The Soccer Resume should have: Personal information, athletic information including a link to your profile website, list of academic and athletic awards, training attended, accomplishments and references. If you do a computer search you will find countless examples and templates. To save you sometime this is a template I used for my child.
Do it yourself project
As we mentioned earlier there are several companies and sites that will gladly assist you in your recruitment process. For the purposes of this site, we are going to show you how to make your own site at no cost to you. The site I recommend is Weebley.com. This site is expandable based upon your programmable knowledge. Basically this means you do not need to understand the difference between html, java or c++. All you have to do is drag, drop and type; it's that easy. Here is an example of one that was created by someone in Idaho.
Now I am not a big fan of the layout he used in his site, you can see how easy it is for a coach to navigate through the site and get a quick feel about the player. Some coaches look at a profile once, others may look as many times as forty five or more. This is the one big advantage the paid sites have in that they are able to track the coach that is looking at your profile. This helps you know how serious they are about you. However, don't get roped into the thought if they don't go to your site a lot they are not interested in you. Some only use it as a tool to identify someone. Once identified they may feel there is no need to go to your site as they may just want to watch from a distance or depending on their specifc recruitment rules start the communication process.
When building your online profile you want to include everything you had in your Soccer Resume and more. This is a great place to include letters of references from coaches, links to newspaper articles, club news pages you were highlighted on. Most importantly this is where you can embed your video highlights.
Does & Don'ts of Video Taping
Coaches want to be able to evaluate a player in an 11 v 11 game, not a practice environment. The fastest way to get a coach to stop watching is to have highlights of yourself at a practice, camp or clinic. Once you have enough video to edit I recommend you create your own YouTube site where you can post the videos. I would make it private so only you have the link. The reason I say this is you don't want a coach to go to your video and read a comment someone made that makes them question your playing ability or personal charactor.
- When recording, do it from a high perspective. Coaches want to be able to see the play develop, your interaction and what you do afterwards. They like to see all aspects of your game including combination play, foot skills, shooting and defending. To do this its best to break the filed into 3rds.
- Always use a tripod - nothing worse than bouncy film.
- Do not zoom in and out when filming. You will inevitable get the great foot skills, but miss the ball going into the net.
- Film as often as you can, too much video to choose from is better than too little.
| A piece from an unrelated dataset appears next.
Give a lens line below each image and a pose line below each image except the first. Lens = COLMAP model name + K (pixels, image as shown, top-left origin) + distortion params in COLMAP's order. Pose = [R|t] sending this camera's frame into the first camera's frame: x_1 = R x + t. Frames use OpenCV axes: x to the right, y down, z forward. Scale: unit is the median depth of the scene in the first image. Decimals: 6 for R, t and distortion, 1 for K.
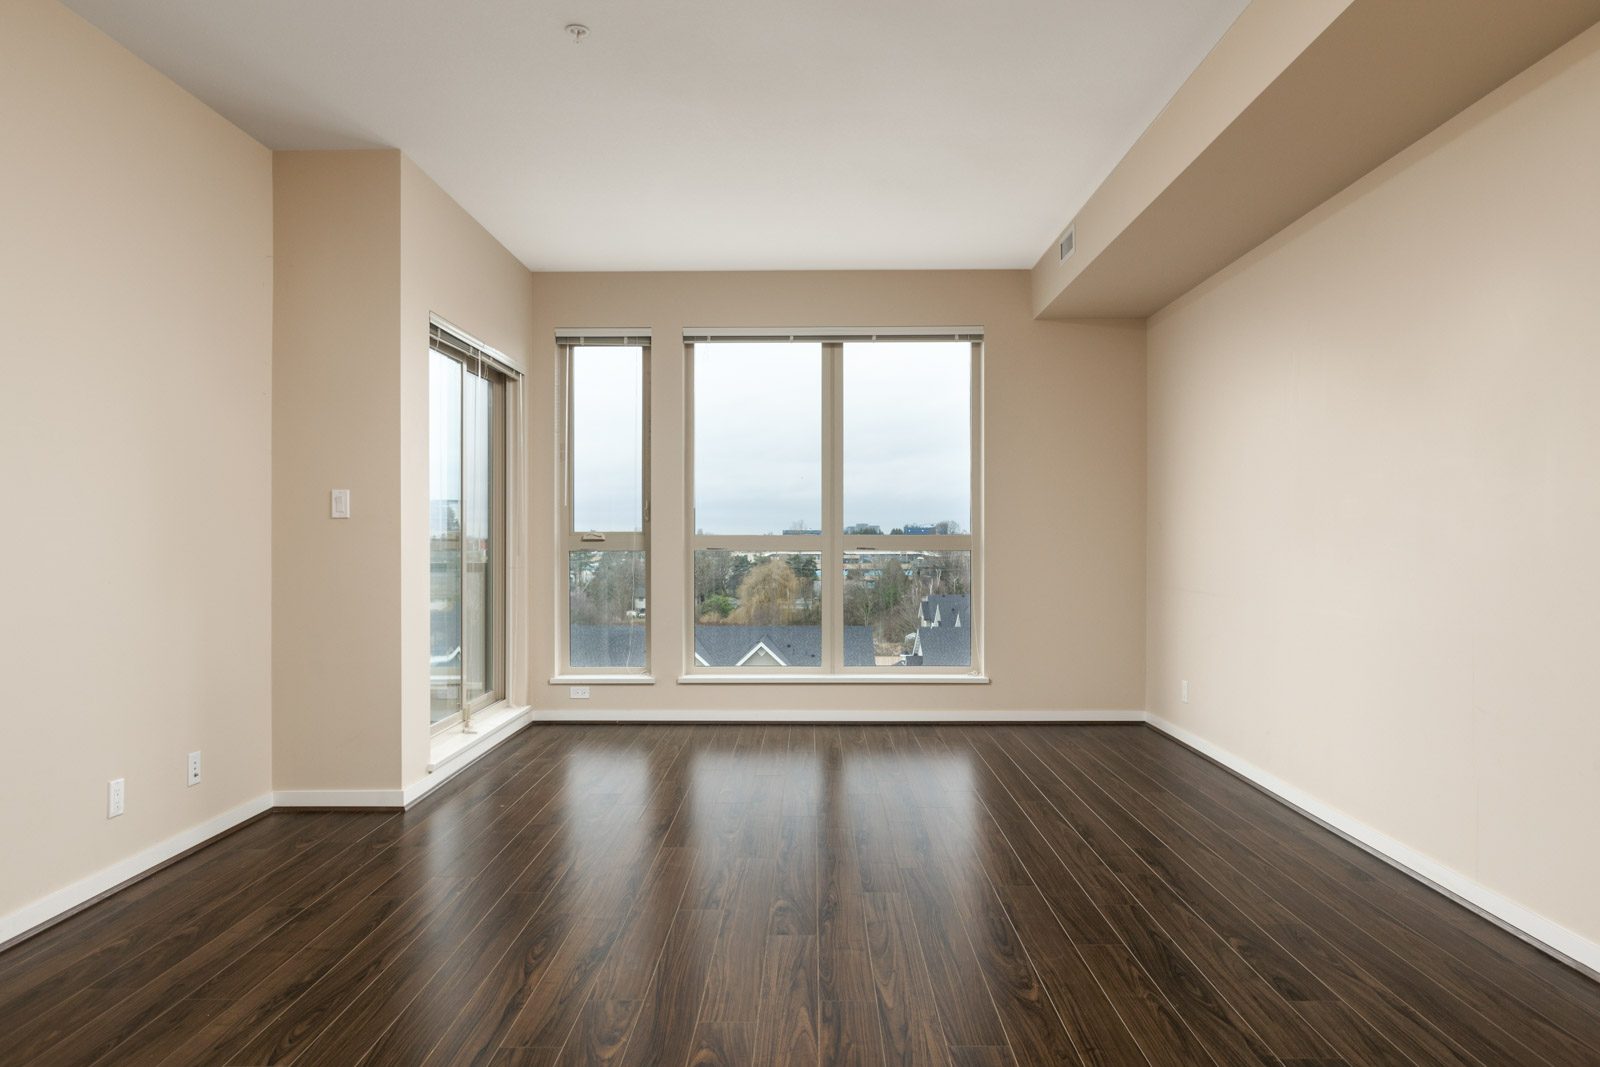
lens RADIAL K [[1029.5, 0, 800.0], [0, 1029.5, 533.5], [0, 0, 1]] dist [-0.000117, -0.000168]
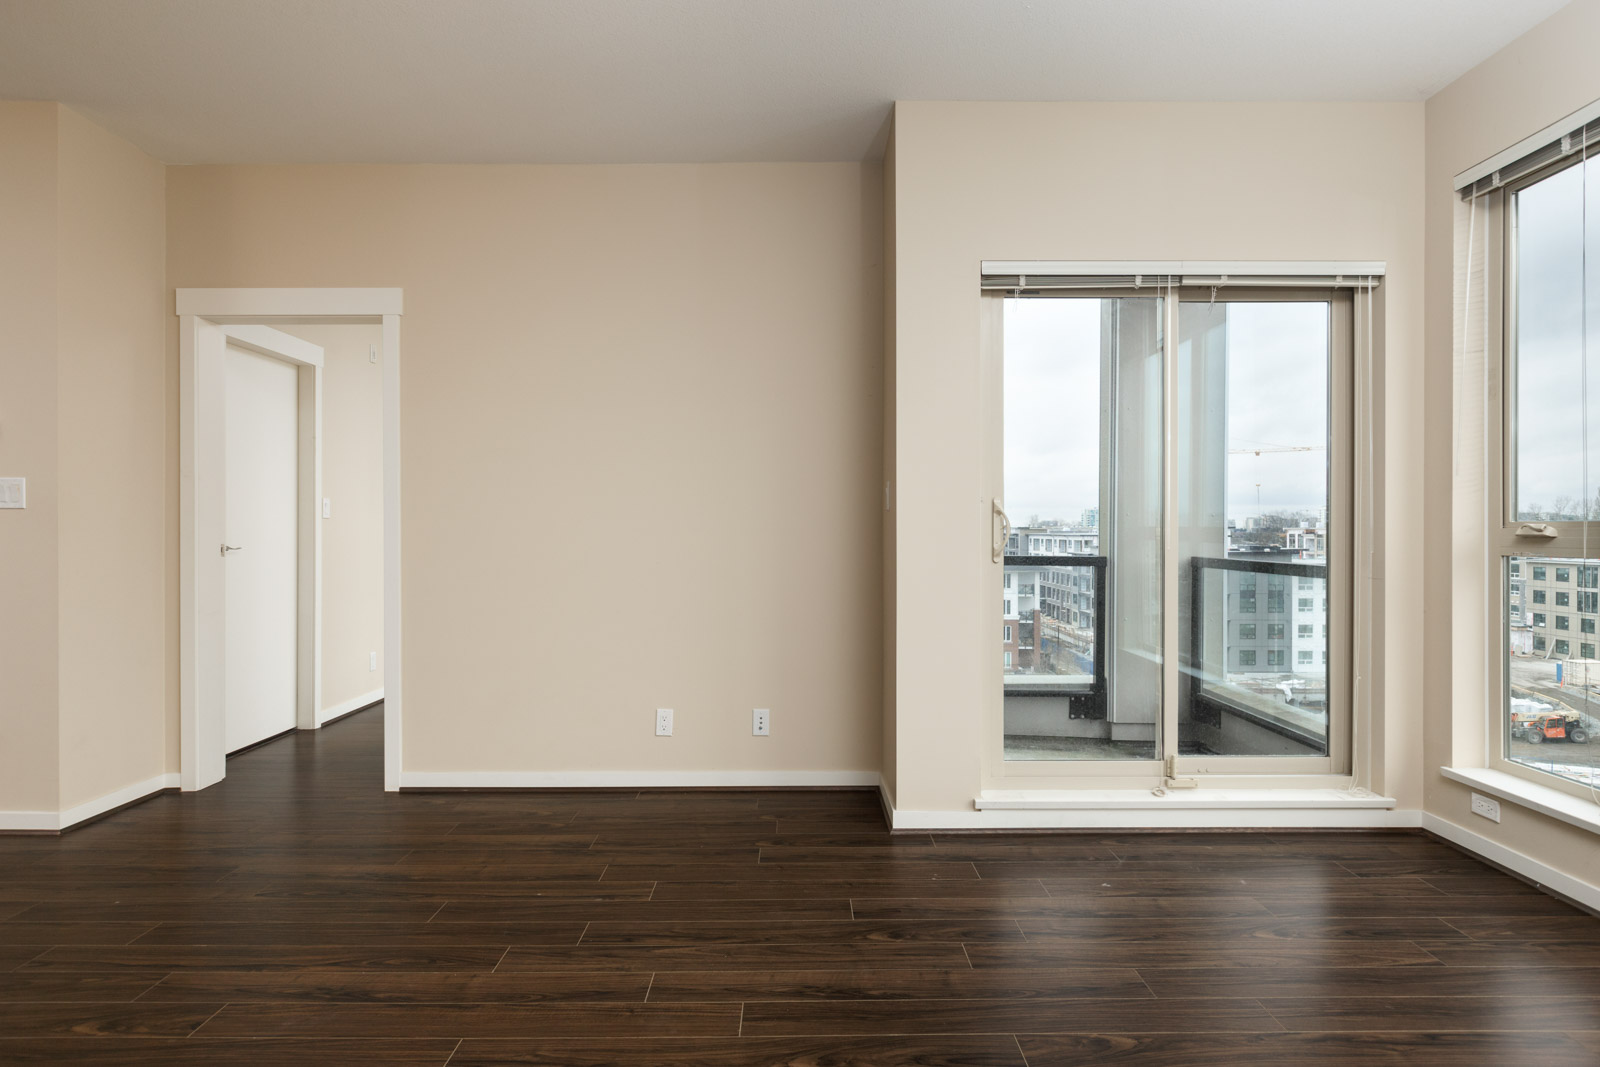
lens RADIAL K [[860.6, 0, 800.0], [0, 860.6, 533.5], [0, 0, 1]] dist [0.005184, 0.001231]
pose [[0.015924, 0.008290, -0.999839, 0.475140], [0.004665, 0.999954, 0.008365, -0.002345], [0.999862, -0.004797, 0.015884, 1.159660]]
If you have a video program that lets you easily edit and highlight the player that works best, but its not nesesarlly required. You don't want any one video highlight to be more than three minutes long. They are meant to be "trailers" to grab the coaches attention. I typically try go though and track each highlight on a log indicating the name of video, start and end time of clip I think is good, rank it on a scale of 1-10 and list what it is of. Once I have gone through all my video footage I look at my logs and decide what clips I want to use. If I have the software to highlight the player I try and put a few clips together of a similar nature. This shows it wasn't a onetime thing I am highlighting. If I don't have that software I try and put clips together where the player is wearing the same color/number jersey. This way it's easier for the coach to follow who you are.
If you don't have special software program your computer probably has Movie Maker. This is a windows based program that comes with most windows based computers. If you don't see it on your start menu you can do a search for "MovieMaker.exe". It's very easy to use and there are lots of YouTube videos on tips for using it.
I would try and do one video highlight each season; one club season followed by one high school season. This will give the coaches a good cross comparison as to the level of competition and your ability to adapt to it.